The histogram of a frequency distribution of an end-point convention is given below,
14
12
10
8
6
4
2
(a) What are the class boundaries? Use end-point convention.
(b) What's the width of the classes?
(c) Calculate the Mean and Standard deviation using the frequency distribution table.

In order to answer these questions, I need more specific data from the frequency distribution (e.g., the class intervals and corresponding frequencies). Since you mentioned a histogram, I'll assume there are class intervals along the horizontal axis, with frequencies on the vertical axis.

Let's break this down step-by-step based on what we can infer:

### (a) **Class Boundaries (using End-Point Convention)**:
Class boundaries are the actual limits of the class intervals. If you are using an end-point convention (where class intervals are inclusive of the end-points), the lower class boundary of the first class is the smallest value in the distribution, and the upper class boundary of the last class is the largest value.

Without exact class intervals, I can’t calculate the boundaries precisely, but here’s a general guide:
- If your class intervals are given as something like 10-20, 21-30, etc., the class boundaries would adjust to remove gaps, so they'd become:
  - **Lower Bound**: The starting value of the class (e.g., 9.5 for 10-20).
  - **Upper Bound**: The upper value of the class plus a small amount (e.g., 20.5 for 10-20).
  
### (b) **Class Width**:
The class width is the difference between the upper and lower boundaries of any given class. 
- Class width formula:
  \[
  \text{Class Width} = \text{Upper class boundary} - \text{Lower class boundary}
  \]

For example, if a class interval is 10-20, then:
\[
\text{Class Width} = 20.5 - 9.5 = 11
\]
You can calculate this once the specific class intervals are known.

### (c) **Mean and Standard Deviation**:
To calculate these, we need to create a **frequency distribution table** with midpoints of each class and their frequencies. Let’s assume you have the data from your histogram (such as class intervals and frequencies). Here's how you'd compute:

1. **Calculate the Mean**:
   \[
   \text{Mean} (\mu) = \frac{\sum (f \cdot x)}{\sum f}
   \]
   where:
   - \( f \) = frequency of the class
   - \( x \) = midpoint of the class
   - \( \sum f \) = sum of frequencies

2. **Calculate the Standard Deviation**:
   \[
   \text{Standard Deviation} (\sigma) = \sqrt{\frac{\sum f(x - \mu)^2}{\sum f}}
   \]
   where:
   - \( \mu \) is the mean (from step 1)
   - \( x \) is the class midpoint
   - \( f \) is the class frequency

### Next Steps:
Please provide the specific class intervals and frequencies from the histogram, and I can calculate the class boundaries, mean, and standard deviation for you.

---

Would you like more details on any of these steps, or do you have any questions?

### Follow-Up Questions:
1. What is the exact set of class intervals and frequencies in your histogram?
2. Are there any gaps between your class intervals?
3. Do you want me to guide you through calculating midpoints and setting up a frequency distribution table?
4. Are you familiar with how to adjust for class boundaries in cases where intervals are given?
5. Do you need a visual guide to understand the computation of standard deviation?

### Tip:
When calculating the mean and standard deviation from grouped data, always start by finding the midpoints of the class intervals as they serve as representatives of all the data within each class.

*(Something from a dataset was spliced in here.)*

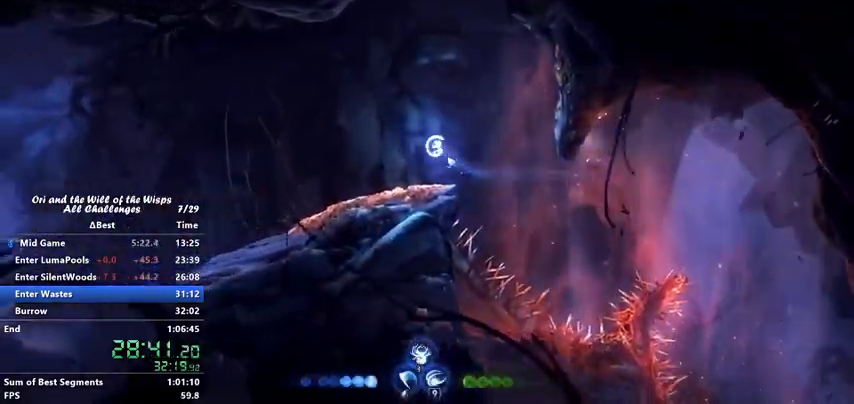
{"keys": ["left"], "events": [[100, "left", "up"], [267, "left", "down"], [367, "left", "up"], [467, "left", "down"]]}
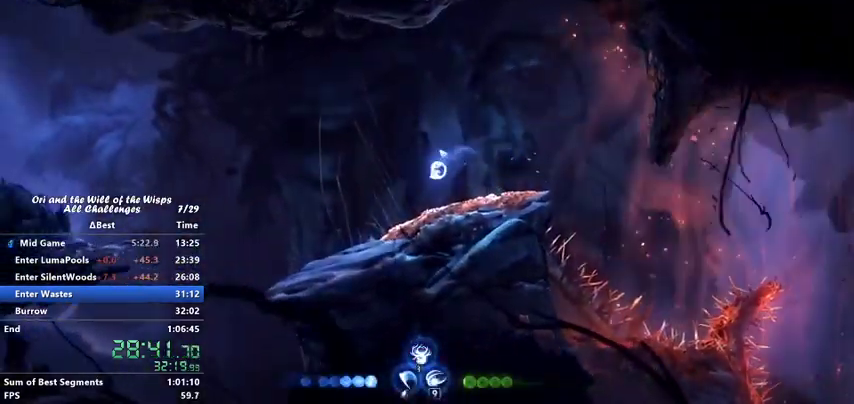
{"keys": ["jump", "left"], "events": [[267, "dash", "down"], [367, "dash", "up"], [367, "jump", "down"]]}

The histogram of a frequency distribution of an end-point convention is given below, 14 12 10 8 6 4 2 (a) What are the class boundaries? Use end-point convention. (b) What's the width of the classes? (c) Calculate the Mean and Standard deviation using the frequency distribution table.

Explore how to determine class boundaries using the end-point convention, calculate class width, and find the mean and standard deviation from a frequency distribution table. This problem involves essential statistical concepts suitable for students in Grades 10-12.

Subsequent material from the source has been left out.